━━ Supplied records ━━

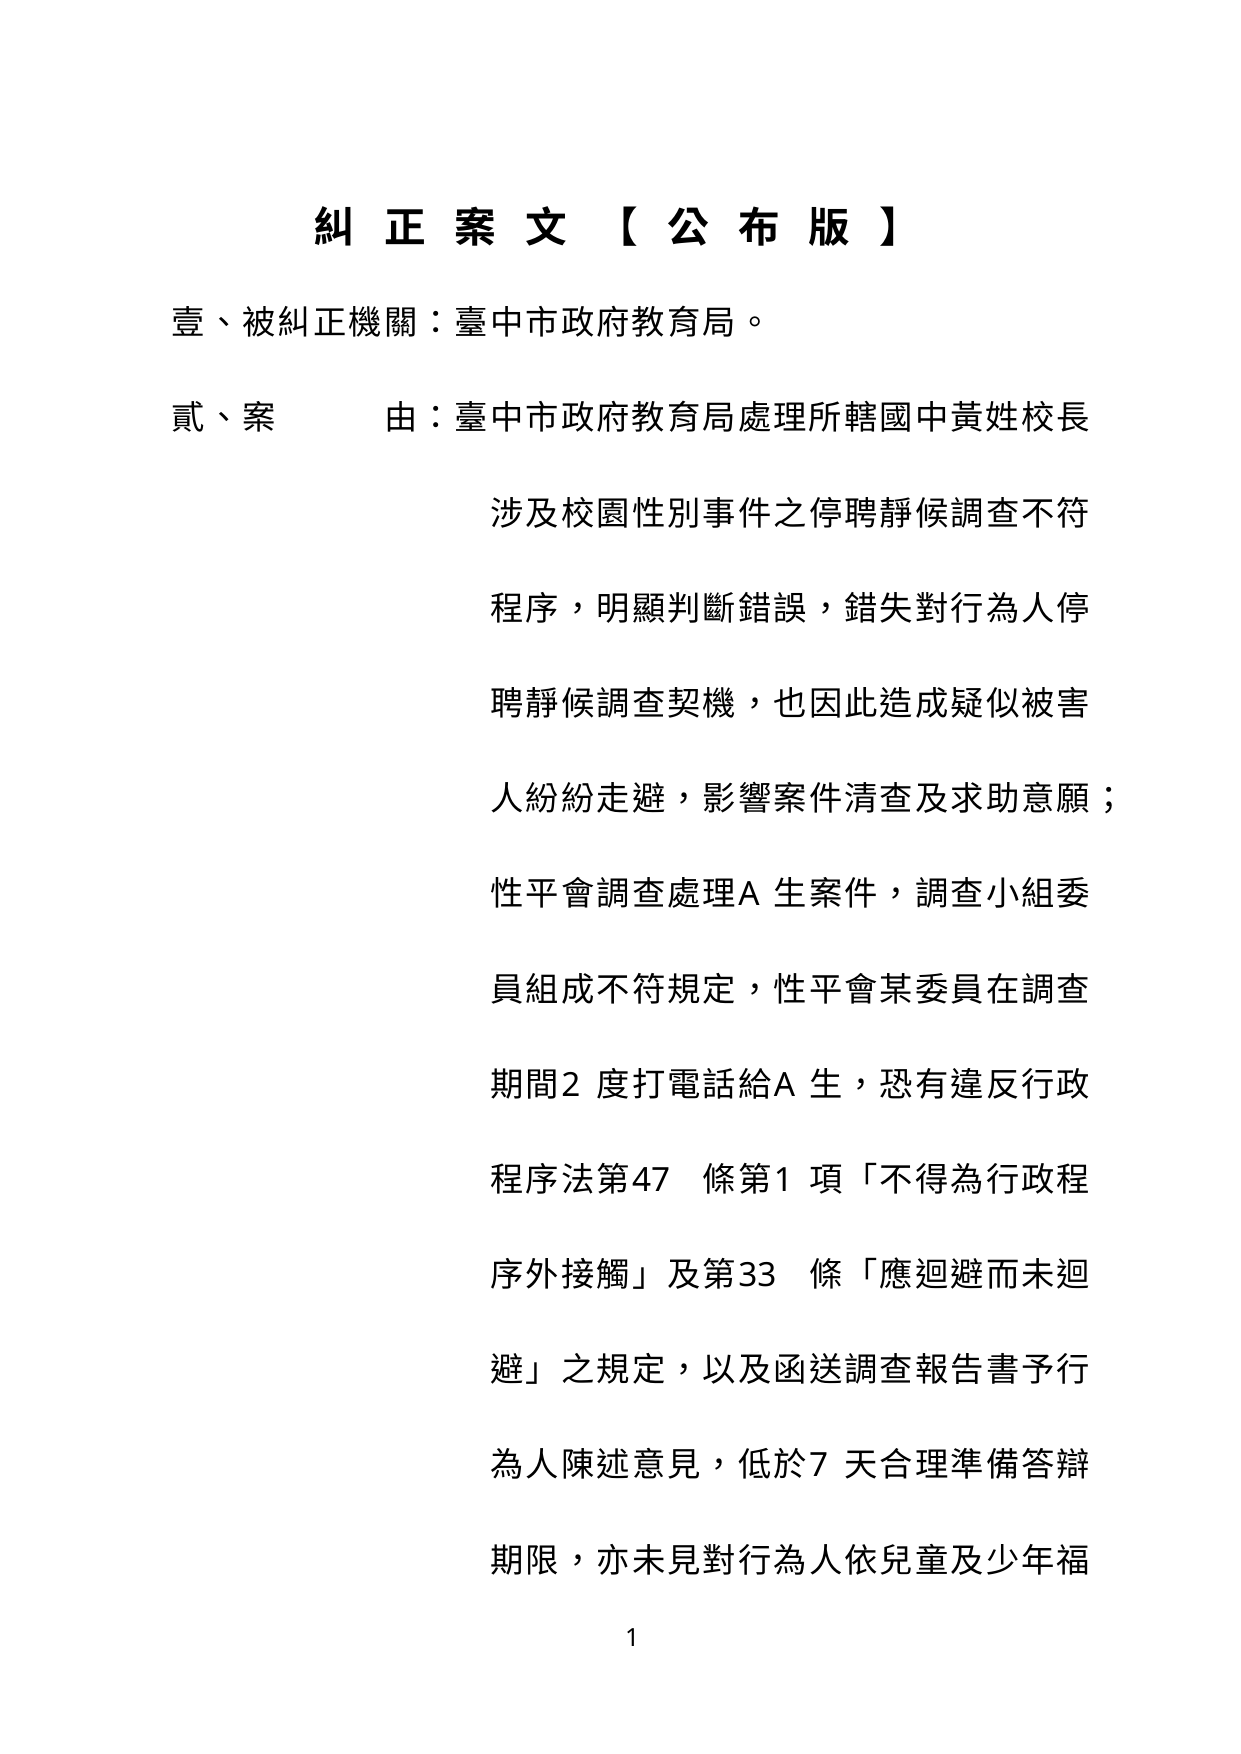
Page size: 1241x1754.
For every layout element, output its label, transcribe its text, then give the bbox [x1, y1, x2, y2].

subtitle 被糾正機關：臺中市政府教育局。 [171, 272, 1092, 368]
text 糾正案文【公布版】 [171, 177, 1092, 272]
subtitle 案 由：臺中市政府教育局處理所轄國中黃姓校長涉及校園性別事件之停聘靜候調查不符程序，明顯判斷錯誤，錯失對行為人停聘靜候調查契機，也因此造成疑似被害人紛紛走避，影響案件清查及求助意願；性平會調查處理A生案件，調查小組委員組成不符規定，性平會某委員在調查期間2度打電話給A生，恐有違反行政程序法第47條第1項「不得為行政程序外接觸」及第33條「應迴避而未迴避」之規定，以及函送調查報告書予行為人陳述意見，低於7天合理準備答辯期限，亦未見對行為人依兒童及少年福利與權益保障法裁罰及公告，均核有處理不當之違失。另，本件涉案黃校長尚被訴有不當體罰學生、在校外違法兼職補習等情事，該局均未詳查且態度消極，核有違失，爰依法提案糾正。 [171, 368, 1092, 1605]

━━━

▶ _Task_:
Transcribe all of the material exactly, leaving out whatever pictures it contains.

▶ _Result for this task_:
Page size: 1241x1754.
For every layout element, output its label, transcribe its text, then give the bbox [x1, y1, x2, y2].

subtitle 被糾正機關：臺中市政府教育局。 [171, 272, 1092, 368]
text 糾正案文【公布版】 [171, 177, 1092, 272]
subtitle 案 由：臺中市政府教育局處理所轄國中黃姓校長涉及校園性別事件之停聘靜候調查不符程序，明顯判斷錯誤，錯失對行為人停聘靜候調查契機，也因此造成疑似被害人紛紛走避，影響案件清查及求助意願；性平會調查處理A生案件，調查小組委員組成不符規定，性平會某委員在調查期間2度打電話給A生，恐有違反行政程序法第47條第1項「不得為行政程序外接觸」及第33條「應迴避而未迴避」之規定，以及函送調查報告書予行為人陳述意見，低於7天合理準備答辯期限，亦未見對行為人依兒童及少年福利與權益保障法裁罰及公告，均核有處理不當之違失。另，本件涉案黃校長尚被訴有不當體罰學生、在校外違法兼職補習等情事，該局均未詳查且態度消極，核有違失，爰依法提案糾正。 [171, 368, 1092, 1605]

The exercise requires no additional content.